Anti-affirmative action campaigner Edward Blum and his American Alliance for Equal Rights sued Fearless Fund, arguing that the contest violates the Civil Rights Act of 1866 prohibition against racial discrimination in contracts. The plaintiffs sought an injunction blocking the contest and “relief.”

Senior federal judge Thomas Thrash refused to issue the injunction. He ruled that the grants are “charitable donations” designed for African American women business owners who have suffered discrimination. The money provided to contest winners, the judge said, is “expressive conduct” protected under the First Amendment, the Associated Press reported.

But the victory was short-lived. The 11th U.S. Circuit Court of Appeals overruled Thrash 2-1.The appellate court ruled that the Fearless Fund contest is “racially exclusionary” and that the plaintiffs are likely to prevail in a trial. Fearless Fund said it will not be deterred. “We strongly disagree with the decision and remain resolute in our mission and commitment to address the unacceptable disparities that exist for Black women and other women of color in the venture capital space,” it said in a statement.

The attack on Fearless Fund contrasts sharply with several instances in which the Supreme Court has allowed businesses to discriminate simply by citing religious grounds. Those rulings, for example, allow companies to exclude birth-control from their health insurance plans; supported a baker who refused to make a wedding cake for a gay couple; supported a web designer who refused to create a web page promoting same-sex marriage, even though she had not been asked to do so; and granted a Christian school a right to fire a single teacher who became pregnant.

A sarcastic response could be that Fearless Fund and others in its situation should follow suit and cite as their reason something along the lines of: “It is our sincere belief that our religion requires us to help the less fortunate among us.” In fact, religion teaches just that.

It is difficult to separate the assault on Fearless Fund from the sustained assault against initiatives intended to uplift African Americans. They include the claim that slavery was a skills training program, as well as the sustained bullying campaign against diversity, equity and inclusion (DEI) programs in schools and colleges and environmental, social and governance policies (ESG) at corporations.

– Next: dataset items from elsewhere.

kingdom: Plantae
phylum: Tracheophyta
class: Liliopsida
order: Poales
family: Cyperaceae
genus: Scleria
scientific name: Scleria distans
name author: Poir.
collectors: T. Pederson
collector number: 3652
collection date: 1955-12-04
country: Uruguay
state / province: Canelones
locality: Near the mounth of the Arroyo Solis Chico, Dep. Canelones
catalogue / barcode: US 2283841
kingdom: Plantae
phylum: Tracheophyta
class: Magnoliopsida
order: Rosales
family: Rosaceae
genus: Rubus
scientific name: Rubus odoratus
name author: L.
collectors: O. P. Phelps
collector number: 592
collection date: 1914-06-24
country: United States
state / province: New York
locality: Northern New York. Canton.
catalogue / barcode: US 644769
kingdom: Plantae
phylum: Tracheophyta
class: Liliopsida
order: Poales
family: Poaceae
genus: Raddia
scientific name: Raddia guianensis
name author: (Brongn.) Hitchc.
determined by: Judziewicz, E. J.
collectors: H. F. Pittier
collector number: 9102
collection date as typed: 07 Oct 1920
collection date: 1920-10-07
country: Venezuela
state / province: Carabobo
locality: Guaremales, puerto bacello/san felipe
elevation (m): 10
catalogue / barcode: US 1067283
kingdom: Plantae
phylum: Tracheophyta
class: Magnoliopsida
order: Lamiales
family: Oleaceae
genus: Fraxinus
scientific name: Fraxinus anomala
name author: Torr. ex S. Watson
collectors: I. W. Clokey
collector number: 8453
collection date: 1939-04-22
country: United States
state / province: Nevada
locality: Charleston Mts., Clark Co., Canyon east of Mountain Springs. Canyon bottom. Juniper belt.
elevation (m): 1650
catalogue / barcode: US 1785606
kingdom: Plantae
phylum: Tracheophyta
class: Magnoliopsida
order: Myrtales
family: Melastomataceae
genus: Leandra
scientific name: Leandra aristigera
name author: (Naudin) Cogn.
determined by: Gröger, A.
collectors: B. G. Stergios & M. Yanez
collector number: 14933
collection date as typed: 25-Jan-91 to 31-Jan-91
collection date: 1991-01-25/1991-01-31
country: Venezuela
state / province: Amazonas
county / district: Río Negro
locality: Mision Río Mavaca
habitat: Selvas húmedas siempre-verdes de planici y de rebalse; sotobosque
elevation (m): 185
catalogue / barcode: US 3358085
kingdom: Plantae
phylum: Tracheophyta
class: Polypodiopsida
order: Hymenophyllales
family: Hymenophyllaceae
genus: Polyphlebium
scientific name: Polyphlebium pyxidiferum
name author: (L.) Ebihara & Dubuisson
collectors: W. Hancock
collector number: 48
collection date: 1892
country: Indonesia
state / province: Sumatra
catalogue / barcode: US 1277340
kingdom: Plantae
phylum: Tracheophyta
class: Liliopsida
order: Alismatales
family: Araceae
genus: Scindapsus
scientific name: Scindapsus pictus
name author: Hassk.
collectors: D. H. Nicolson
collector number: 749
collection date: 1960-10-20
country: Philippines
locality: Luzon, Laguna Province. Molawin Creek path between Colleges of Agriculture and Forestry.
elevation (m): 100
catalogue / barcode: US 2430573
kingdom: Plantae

It is reasonable to ask why, instead of setting his sights on Fearless Fund’s very modest aid to African American businesswomen, Blum did not focus attention on why the 1,000 venture capital firms are owned and controlled mostly by European Americans and that the billions of dollars they have to invest go almost exclusively to European Americans.

Scholar and writer Carol Anderson’s 2016 book “White Rage: The Unspoken Truth of Our Racial Divide” offers an answer. The African American Studies professor at Emory University in Atlanta argues that problems besetting the country are caused not by “black rage” over the effects of institutional racism but by “white rage” which, she says, “is not about visible violence, but rather it works its way through the courts, the legislatures and a range of government bureaucracies. It wreaks havoc subtly, almost imperceptibly.”

That “’white rage,” Anderson says, is triggered “by black advancement. It is not the mere presence of black people that is the problem; rather, it is blackness with ambition, with drive, with purpose, with aspirations, and with demands for full and equal citizenship. It is blackness that refuses to accept subjugation, to give up.”

According to Anderson, “A formidable array of policy assaults and legal contortions has consistently punished black resilience, black resolve. And all the while, white rage manages to maintain not only the upper hand but also, apparently, the moral high ground.”

However Blum and others of his ilk portray their efforts to stifle that “black advancement,” whether in college admissions or business investments, the goal is the same: to keep African Americans at the bottom of the socio-economic ladder. And the Supreme Court enables these good ole boys in suits.